4−6. 夜の影
体育館は、息をひそめたように静かだった。
誰も話さず、誰も動かない。
空気そのものが何かを待っているみたいで、
その沈黙の底に、言葉にならない緊張が滲んでいた。
そのとき——
校舎の奥から、薄い金属を叩いたような一音が響いた。
「ポン……」
音楽室の方向だ。
一音だけなのに、体育館全体が凍りつく。
「……いま、聞こえたよね?」
美咲が僕の袖をつまんだ。
「聞こえた」
僕は正直に答えた。
誰も息をする音すらたてなかった。
その沈黙を切り裂くように、
廊下の奥でライトの揺れが近づいてきた。
◇
——数分後。
矢島、山中、田所、佐久間の四人が、
足早に体育館へ戻ってきた。
戻ってきたというより、“引き返してきた”という緊張があった。
「……戻ったぞ」
矢島が荒い呼吸で言う。
「お、おかえり……!」
三井が駆け寄る。
山中が額の汗を拭いながら言った。
「なあ……今、音したよな。……あのピアノの……」
「聞こえたから……戻ってきた」
田所が肩で息をしながら続ける。
「誰もいない廊下で……いきなり鳴って……」
「……やばいと思った」
佐久間は震えて言った。
「わたしたち……あの暗い帯の中にいたのに……なのに音だけすごく近くて……」
矢島は何も言わない。ただライトを強く握り締めた。
戻る途中で何があったのか、口には出さないが、その沈黙が物語っていた。
◇
「高橋と加瀬は?」
矢島が辺りを見回す。
「まだ戻ってないっぽい……」
三井が震える声で言った。
「は? あいつら、まだなのかよ」
苛立ちと焦りが矢島の目に浮かぶ。
けれど実際、二人は“帰還時間”を決めていなかった。
小さな死角に向かった二人は、どれくらい調べるとも言わずに出て行ったのだ。
その曖昧さが、今になって胸を圧迫する。
「加瀬くーん!」
三井が扉の外へ呼びかける。
返事は……なかった。
声そのものが廊下で吸われたように消えていった。
「……声、返ってこない」
美咲が小さく言った。
白石がノートを開き、落ち着いた筆致で書き込む。
「三日目、夜。高橋・加瀬——不在。
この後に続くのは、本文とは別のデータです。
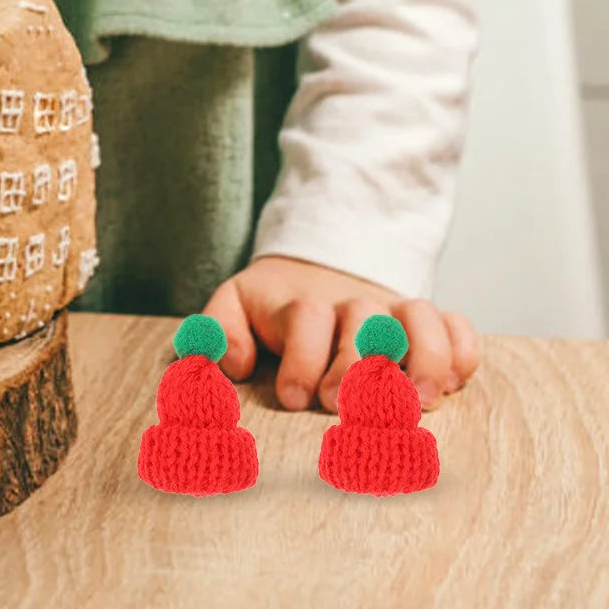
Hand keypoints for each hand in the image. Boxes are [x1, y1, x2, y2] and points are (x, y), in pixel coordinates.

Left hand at [201, 254, 481, 413]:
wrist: (313, 275)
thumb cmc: (271, 309)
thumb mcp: (233, 308)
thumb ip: (219, 330)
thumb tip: (228, 361)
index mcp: (300, 303)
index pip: (307, 317)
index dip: (303, 358)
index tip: (294, 398)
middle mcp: (352, 305)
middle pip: (366, 320)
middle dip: (358, 367)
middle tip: (346, 406)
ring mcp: (393, 313)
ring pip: (420, 318)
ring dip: (423, 358)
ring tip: (416, 401)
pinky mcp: (426, 326)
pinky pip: (458, 327)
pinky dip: (462, 351)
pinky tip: (452, 384)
呼びかけへの反応なし」
“なし”という二文字だけが、不自然に重かった。
◇
「迎えに行く」
矢島が低く言う。
まるで何かを押し殺しているような声だった。
拳を握りしめ、廊下へ踏み出しそうになる。
「だめだよ!」
三井が泣きながら叫ぶ。
「なんでだよ!」
矢島が振り返り、怒鳴る。
佐久間が矢島の腕を掴んだ。
涙で声が震えている。
「……だめ……あの影……おかしかった……。
わたし……あそこでもう少し進んでたら……」
うまく言葉になっていない。
けれど、その恐怖は本物だった。
「矢島!」
僕は前へ出た。
「今行ったら……多分、戻れない」
矢島の顔が歪む。
一歩、廊下へ踏み出しかける。
「戻れねぇわけ……」
拳を握るが、足は動かない。
「……っくそ!!」
矢島は壁を殴った。
乾いた音が体育館に響く。
◇
そのとき、再び音が鳴った。
「ポン……ポン……」
二音。
さっきよりもはっきりした音。
鍵盤が“勝手に落ちた”ような響き。
美咲が僕の腕にすがりつく。
「真一……音楽室……だよね……?」
「……多分」
森川が作品にされた部屋。
あのピアノが置かれている場所。
そこからまた音が鳴る。
誰も理由を知らない。
でも、“まだ何かが動いている”ことだけは理解できた。
◇
「……なあ。影、変じゃね?」
山中が床を指さす。
僕もそこを見る。
体育館に落ちている影は、本来なら矢島、山中、田所、佐久間の四つ。
しかし、一瞬だけ——
六つに見えた。
瞬きをすると、四つに戻る。
誰もそこにはいない。
「……いま、影……増えなかった?」
美咲が震える声で言う。
「……分からない」
僕は正直に答えた。
推測はしない。それが今の僕にできる全てだった。
◇
白石がノートを閉じ、静かに言った。
「……もう、夜が変わってきてる」
その直後だった。
「コーン……」
長い単音が、音楽室の奥から響いた。
鍵盤を押した音ではなく、
誰も触れないまま、重力だけで落ちたみたいな、乾いた響き。
誰も動けなかった。
名前を呼ぶ声さえ出ない。
高橋も加瀬も、影のように“そこにいない”。
ただ、夜の奥から響くその単音だけが、
戻らないものの気配を静かに告げていた。